=== MATERIAL PROVIDED ===
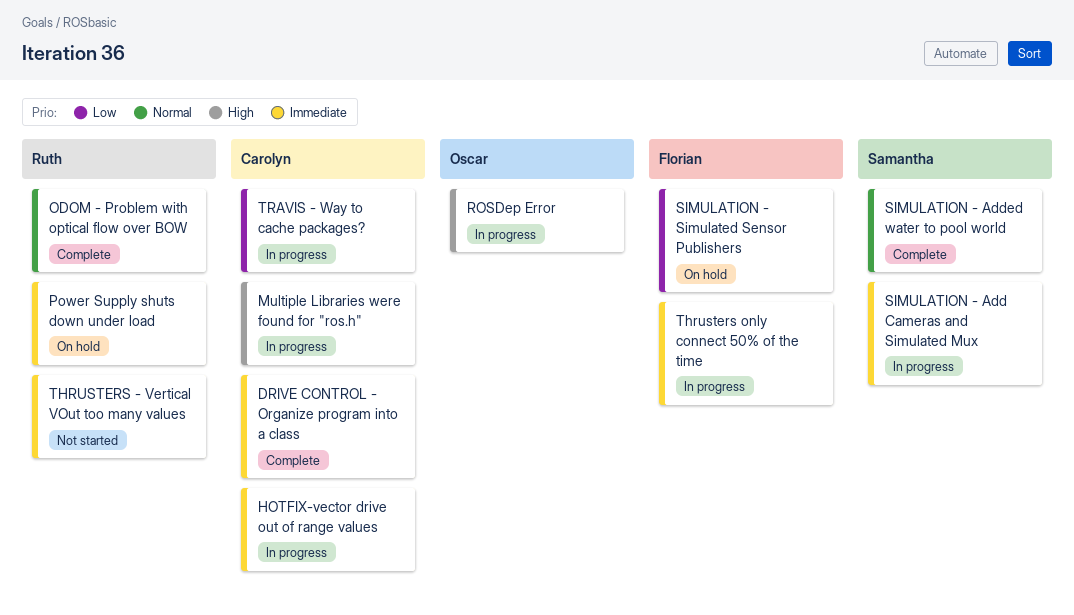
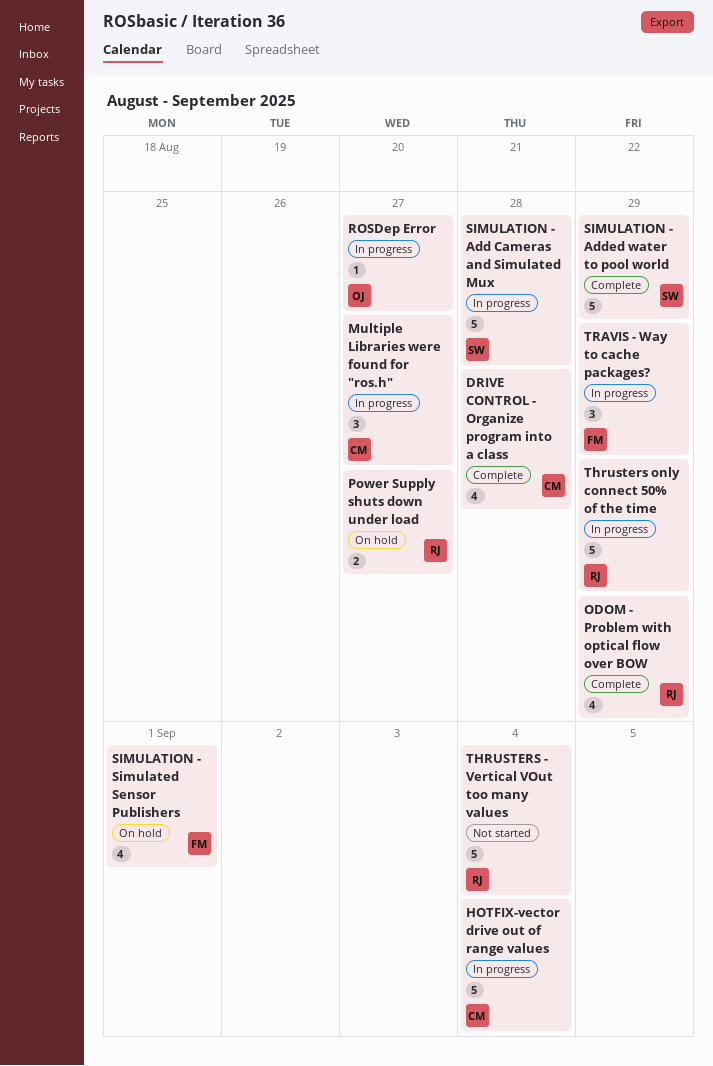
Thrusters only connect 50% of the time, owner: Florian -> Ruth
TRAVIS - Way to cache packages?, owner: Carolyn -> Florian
==
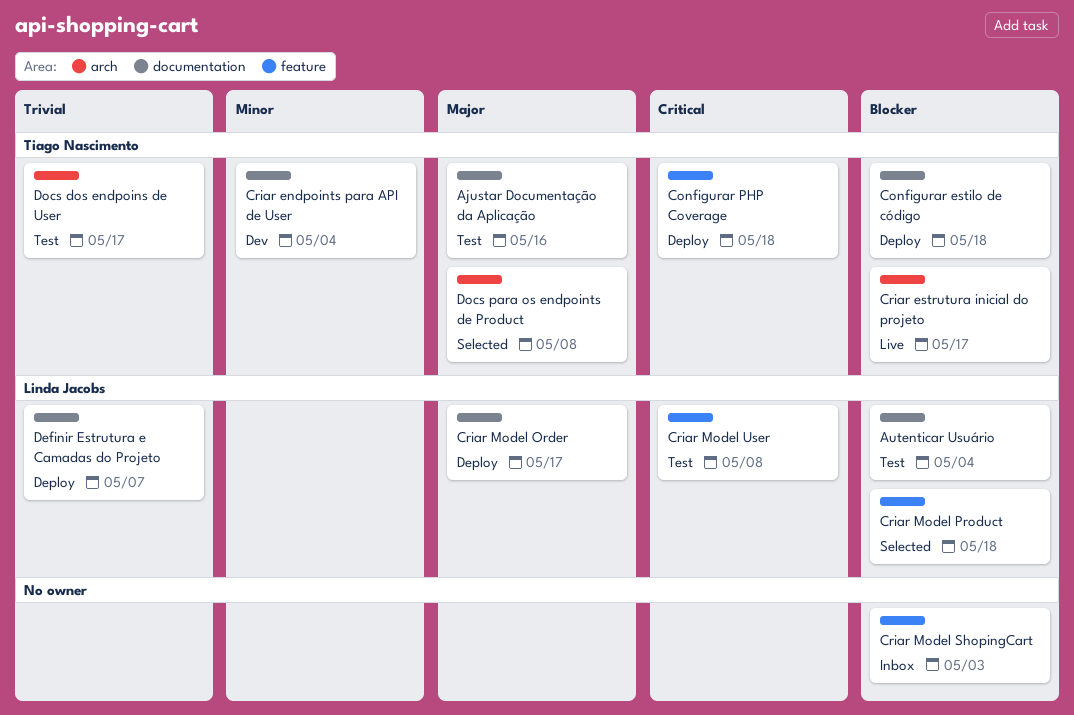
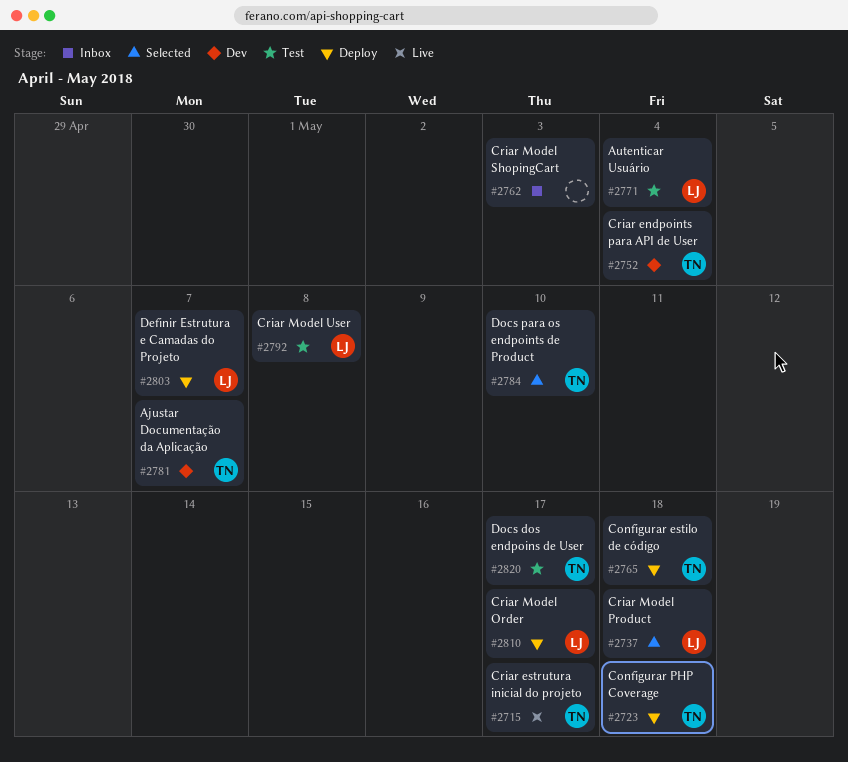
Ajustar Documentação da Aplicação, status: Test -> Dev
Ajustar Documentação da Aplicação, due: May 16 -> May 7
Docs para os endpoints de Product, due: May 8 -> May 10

=== TASK REQUIREMENTS ===
Begin with the line that has "Ajustar Documentação da Aplicação, due: May" in the listing above and end after the line that has "Docs para os"; output those lines exactly.

=== SOLUTION BELOW ===
Ajustar Documentação da Aplicação, due: May 16 -> May 7
Docs para os endpoints de Product, due: May 8 -> May 10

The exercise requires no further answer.